Tenant Eviction Process - Fixed Fees Explained
Serve Tenant Notice
We serve the section 8 notice & section 21 notice on your tenant for breach of tenancy agreement, as the first step of our tenant eviction services. This is when most tenants realise how serious you are, and in most cases it's the only jolt they need.
Court Proceedings & Hearing
To evict a bad tenant, we issue court proceedings against your tenant, arrange the court date, arrange all your legal papers and go before the judge to obtain a possession order for regaining property. This fee also includes a Court Issue Fee.
Instruct Certificated Bailiffs
Very few nuisance tenants will remain in a property after the court has ordered the tenant to leave and the bailiff date is instructed. We arrange for the court bailiffs to remove your tenant, and you get your property back.
Fixed Fees Explained
Our fees are fixed due to one, the amount of evictions we do therefore we can justify a cost effective service. Secondly with regards to Eviction Step Two, most cases are not defended by the tenant, thus reducing the amount of time utilised in court by our solicitors.

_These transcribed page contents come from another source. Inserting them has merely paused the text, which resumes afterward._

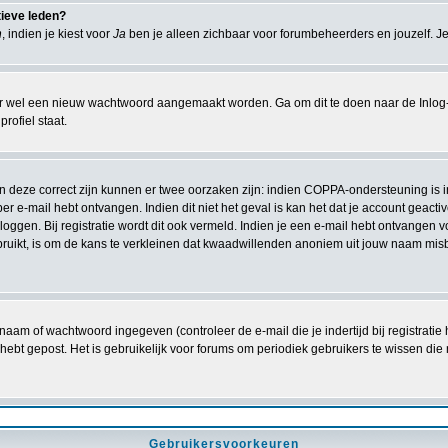
tieve leden?
n
, indien je kiest voor
Ja
ben je alleen zichbaar voor forumbeheerders en jouzelf. Je
r wel een nieuw wachtwoord aangemaakt worden. Ga om dit te doen naar de Inlog-
rofiel staat.
ien deze correct zijn kunnen er twee oorzaken zijn: indien COPPA-ondersteuning is 
e per e-mail hebt ontvangen. Indien dit niet het geval is kan het dat je account gea
oggen. Bij registratie wordt dit ook vermeld. Indien je een e-mail hebt ontvangen v
ruikt, is om de kans te verkleinen dat kwaadwillenden anoniem uit jouw naam misb
naam of wachtwoord ingegeven (controleer de e-mail die je indertijd bij registrati
iets hebt gepost. Het is gebruikelijk voor forums om periodiek gebruikers te wissen
Gebruikersvoorkeuren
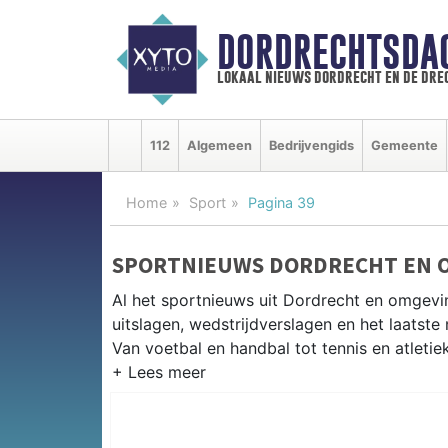
DORDRECHTSDA
lokaal nieuws dordrecht en de dre
112
Algemeen
Bedrijvengids
Gemeente
Home
Sport
Pagina 39
SPORTNIEUWS DORDRECHT EN 
Al het sportnieuws uit Dordrecht en omgevi
uitslagen, wedstrijdverslagen en het laatst
Van voetbal en handbal tot tennis en atletie
LOKALE SPORT DORDRECHT
Van FC Dordrecht en BVC Barendrecht tot r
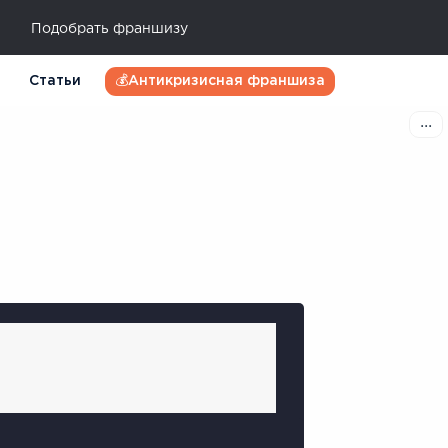
Подобрать франшизу
Статьи
💰Антикризисная франшиза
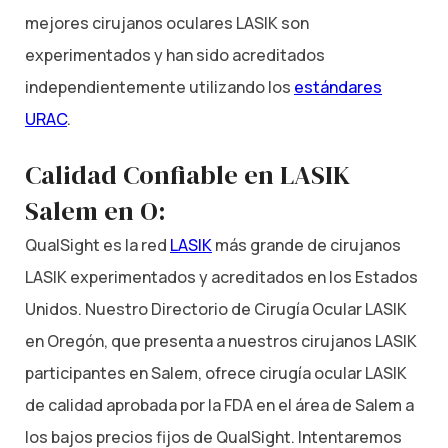
mejores cirujanos oculares LASIK son
experimentados y han sido acreditados
independientemente utilizando los
estándares
URAC
.
Calidad Confiable en LASIK
Salem en O:
QualSight es la red
LASIK
más grande de cirujanos
LASIK experimentados y acreditados en los Estados
Unidos. Nuestro Directorio de Cirugía Ocular LASIK
en Oregón, que presenta a nuestros cirujanos LASIK
participantes en Salem, ofrece cirugía ocular LASIK
de calidad aprobada por la FDA en el área de Salem a
los bajos precios fijos de QualSight. Intentaremos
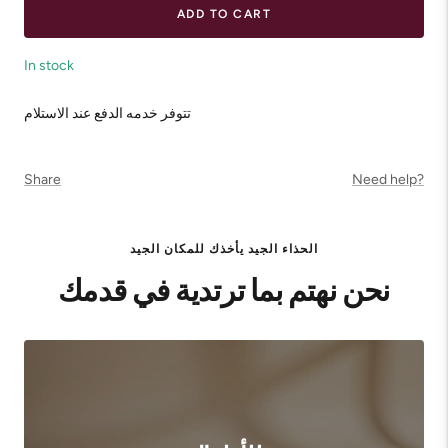
ADD TO CART
In stock
تتوفر خدمه الدفع عند الاستلام
Share
Need help?
الحذاء الجيد يأخذك للمكان الجيد
نحن نهتم بما ترتدية في قدمك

However, there are some cases where by the judge may adjourn the court hearing or the tenant puts in a strong defence. As I am sure you can appreciate, if this does happen, which is rare we will continue to move forward with this case on your behalf at an agreed fee.
This fee will be much lower for you rather than opting to use your own solicitor, on the other hand if you would like to continue with your own solicitor we would hand over all case information to you at no charge.
Hopefully this will not happen, but we as Legal 4 Landlords cannot guarantee it.